A short story is a fictional narration with a single effect while the novel is a narration which has to be broken into series of episodes or chapters. An important fact that should be borne in mind when crafting a short story is that the short story is not a chapter out of a novel or an episode extracted from a longer narration.

The best short story gives the impression that it would be spoiled, if it is either enlarged or incorporated into longer narration.

A seminal literary themes often found in the novel is love. The novelist is compelled or under obligation to incorporate the literary motif of love into a larger tapestry of narration with the intention of keeping the reader’s interest to the end.

However, a short story writer has no such obligation, though love may be key element in the story. Perhaps the only difference between novel and a short story in this regard is the writer’s focus.

In a love story, the short story writer will focus on a slice or a phase of a love story without telling the end which may be far away and complex, as Anton Chekov ends his famous love story between Dimitri Dmitritch Gurov and Anna Sergeyevna in ‘The Lady with the Dog: “it was clear to both of them that they had still a long, long road before them, and that the most complicated and difficult part of it was only just beginning.”

A short story writer has specific obligations which a novelist is not required to adhere to. A novelist may cover a longer history within a large scope and could afford sub-stories within the plot.
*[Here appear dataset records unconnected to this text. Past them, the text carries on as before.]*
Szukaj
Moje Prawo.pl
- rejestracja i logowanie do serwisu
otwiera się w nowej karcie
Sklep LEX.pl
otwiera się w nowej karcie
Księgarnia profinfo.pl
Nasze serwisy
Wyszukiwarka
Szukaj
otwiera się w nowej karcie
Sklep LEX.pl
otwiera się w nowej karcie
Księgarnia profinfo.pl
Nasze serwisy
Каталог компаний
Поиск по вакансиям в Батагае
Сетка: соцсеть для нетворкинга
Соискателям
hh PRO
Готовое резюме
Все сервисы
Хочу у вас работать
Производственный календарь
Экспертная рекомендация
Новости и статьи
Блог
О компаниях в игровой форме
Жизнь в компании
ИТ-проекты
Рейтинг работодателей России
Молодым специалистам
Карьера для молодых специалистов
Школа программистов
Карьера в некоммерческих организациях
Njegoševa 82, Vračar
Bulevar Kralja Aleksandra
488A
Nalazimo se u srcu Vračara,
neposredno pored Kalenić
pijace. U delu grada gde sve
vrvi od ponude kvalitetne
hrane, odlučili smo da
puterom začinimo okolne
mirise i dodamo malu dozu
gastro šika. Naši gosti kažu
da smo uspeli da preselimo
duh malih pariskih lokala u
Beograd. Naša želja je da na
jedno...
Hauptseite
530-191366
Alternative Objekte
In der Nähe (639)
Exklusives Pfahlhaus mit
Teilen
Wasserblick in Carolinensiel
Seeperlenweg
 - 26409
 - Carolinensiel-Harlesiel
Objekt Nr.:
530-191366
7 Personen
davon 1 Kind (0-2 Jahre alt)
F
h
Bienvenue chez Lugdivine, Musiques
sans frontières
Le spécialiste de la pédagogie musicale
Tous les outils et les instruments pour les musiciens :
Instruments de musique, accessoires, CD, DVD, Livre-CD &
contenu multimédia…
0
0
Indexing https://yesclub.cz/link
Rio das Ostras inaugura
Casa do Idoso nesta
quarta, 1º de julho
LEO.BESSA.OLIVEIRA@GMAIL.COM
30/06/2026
Nevertheless, a short story writer should immediately proceed to the task at hand and execute the story in a concise manner and is required to exercise a vigorous compression in the narration.
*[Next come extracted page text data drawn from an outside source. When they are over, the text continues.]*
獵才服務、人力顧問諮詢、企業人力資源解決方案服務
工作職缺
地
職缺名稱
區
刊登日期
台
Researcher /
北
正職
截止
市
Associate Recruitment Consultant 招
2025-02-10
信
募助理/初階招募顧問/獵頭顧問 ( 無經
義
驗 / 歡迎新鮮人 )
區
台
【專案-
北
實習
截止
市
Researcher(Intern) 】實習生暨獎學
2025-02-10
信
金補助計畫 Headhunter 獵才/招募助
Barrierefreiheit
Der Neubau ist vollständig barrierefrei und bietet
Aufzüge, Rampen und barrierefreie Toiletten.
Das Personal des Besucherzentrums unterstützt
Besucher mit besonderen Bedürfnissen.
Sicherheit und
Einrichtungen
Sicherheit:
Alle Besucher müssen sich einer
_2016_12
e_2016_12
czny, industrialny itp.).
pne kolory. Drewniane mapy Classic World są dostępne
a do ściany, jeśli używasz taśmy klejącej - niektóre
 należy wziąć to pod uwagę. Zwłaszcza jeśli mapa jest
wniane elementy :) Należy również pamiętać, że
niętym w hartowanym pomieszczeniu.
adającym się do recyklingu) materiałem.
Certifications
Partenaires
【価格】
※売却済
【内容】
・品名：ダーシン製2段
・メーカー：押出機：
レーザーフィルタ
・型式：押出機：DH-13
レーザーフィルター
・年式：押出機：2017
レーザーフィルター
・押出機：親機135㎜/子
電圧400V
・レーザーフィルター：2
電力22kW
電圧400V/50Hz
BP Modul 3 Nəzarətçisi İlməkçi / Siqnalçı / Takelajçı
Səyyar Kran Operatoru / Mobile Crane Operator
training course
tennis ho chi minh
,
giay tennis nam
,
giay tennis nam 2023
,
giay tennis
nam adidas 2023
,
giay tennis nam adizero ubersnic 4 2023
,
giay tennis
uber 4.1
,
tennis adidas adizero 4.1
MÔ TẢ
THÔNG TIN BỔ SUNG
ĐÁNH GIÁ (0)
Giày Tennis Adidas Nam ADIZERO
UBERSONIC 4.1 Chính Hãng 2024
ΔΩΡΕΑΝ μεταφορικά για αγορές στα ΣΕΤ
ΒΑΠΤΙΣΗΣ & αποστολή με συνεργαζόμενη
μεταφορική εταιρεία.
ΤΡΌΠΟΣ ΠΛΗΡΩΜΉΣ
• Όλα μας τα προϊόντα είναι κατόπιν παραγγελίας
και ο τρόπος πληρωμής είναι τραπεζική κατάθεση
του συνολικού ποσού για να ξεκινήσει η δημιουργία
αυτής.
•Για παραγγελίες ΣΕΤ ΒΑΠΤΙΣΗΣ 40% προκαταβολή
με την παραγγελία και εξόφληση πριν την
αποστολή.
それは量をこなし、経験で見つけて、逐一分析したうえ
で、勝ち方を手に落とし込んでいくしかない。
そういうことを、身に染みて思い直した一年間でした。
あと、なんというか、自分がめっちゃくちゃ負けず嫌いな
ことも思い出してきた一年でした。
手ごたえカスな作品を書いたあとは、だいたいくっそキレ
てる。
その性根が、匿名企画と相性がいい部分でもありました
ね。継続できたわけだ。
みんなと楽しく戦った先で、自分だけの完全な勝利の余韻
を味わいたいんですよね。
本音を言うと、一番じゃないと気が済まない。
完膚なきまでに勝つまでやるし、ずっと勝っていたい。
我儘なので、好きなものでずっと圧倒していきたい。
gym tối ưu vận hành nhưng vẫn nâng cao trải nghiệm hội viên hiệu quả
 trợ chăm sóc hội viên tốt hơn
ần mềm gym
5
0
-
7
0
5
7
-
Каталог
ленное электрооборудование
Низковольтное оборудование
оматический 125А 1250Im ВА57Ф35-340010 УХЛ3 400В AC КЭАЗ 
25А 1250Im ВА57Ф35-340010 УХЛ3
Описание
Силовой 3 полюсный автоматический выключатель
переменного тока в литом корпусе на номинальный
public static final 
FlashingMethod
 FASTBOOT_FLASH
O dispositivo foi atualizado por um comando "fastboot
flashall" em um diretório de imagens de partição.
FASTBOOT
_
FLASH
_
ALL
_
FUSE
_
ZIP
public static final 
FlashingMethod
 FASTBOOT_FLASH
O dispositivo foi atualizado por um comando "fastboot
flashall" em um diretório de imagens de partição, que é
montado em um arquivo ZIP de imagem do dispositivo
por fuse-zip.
Though a novelist may go into detailed descriptions of a setting, personalities of protagonists or to depict socio-cultural milieu of the time, what is essentially required of a short story is the precision and resourcefulness. If a short story writer could add an element of a fantasy by compression through novelty and resourcefulness that would suffice.

An important factor that a short story writer should bear in mind is the distinction between a mere story which is short and the scope of his/her craft. Anthony Trollope, an English novelist once said, “…I wish to emphasis the distinction between the Short Story and the story which is short. The story which is short can be written by anybody who can write at all; and it may be good, bad or indifferent; but at its best it is wholly unlikely the Short Story.”
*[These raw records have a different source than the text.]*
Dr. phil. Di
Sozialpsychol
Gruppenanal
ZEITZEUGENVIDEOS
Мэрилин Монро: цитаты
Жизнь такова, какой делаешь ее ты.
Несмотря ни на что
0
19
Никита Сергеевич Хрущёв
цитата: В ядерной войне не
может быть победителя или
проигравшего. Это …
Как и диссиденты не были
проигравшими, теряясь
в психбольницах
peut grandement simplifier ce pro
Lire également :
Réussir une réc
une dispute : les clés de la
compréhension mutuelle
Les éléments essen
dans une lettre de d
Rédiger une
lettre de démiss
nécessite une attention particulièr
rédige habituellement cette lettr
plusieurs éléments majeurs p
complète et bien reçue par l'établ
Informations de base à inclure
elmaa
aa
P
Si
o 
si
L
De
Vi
Examples of a story which is short can be found in eighteenth century British monthly magazines and in Sunday edition of American newspapers. They are either merely expanded anecdotes or incidents which may or may not be used in a novel.

A writer of a short story must have a sense of the “form” which can be called “the highest and last attribute of a creative writer”. The construction of a good short story must always be logical and harmonious. It should also be noted that mere sense of form and gift of style would not make a good writer of a short story. The writer should have a plan though it should not be a complex plot as a full-length novel.

Another important fact about a short story is its subject. The centrality of the subject could be an action or an incident. It is this action or climax or anti-climax which distinguishes a short story from a sketch. A good example of such a story is “The Killers” by Ernest Hemingway. A sketch of a novel can be a ‘still-life’ but in a short story something always happens.

However, though a short story may be limited in scope, it offers infinite possibilities within its scope. At its best, it can be as realistic as the most impressive realistic novel.

Among the great short story writers, Guy de Maupassant stands out as a master of the craft. The Philosophy of the Short Story highlights: “His short stories are masterpieces of the art of story-telling. Because he had a Greek sense of form, a Latin power of construction and a French felicity of style.

They are simple, most of them; direct, swift, inevitable and inexorable in their straightforward movement. If art consists in the suppression of non-essentials there have been few greater artists in fiction than Maupassant.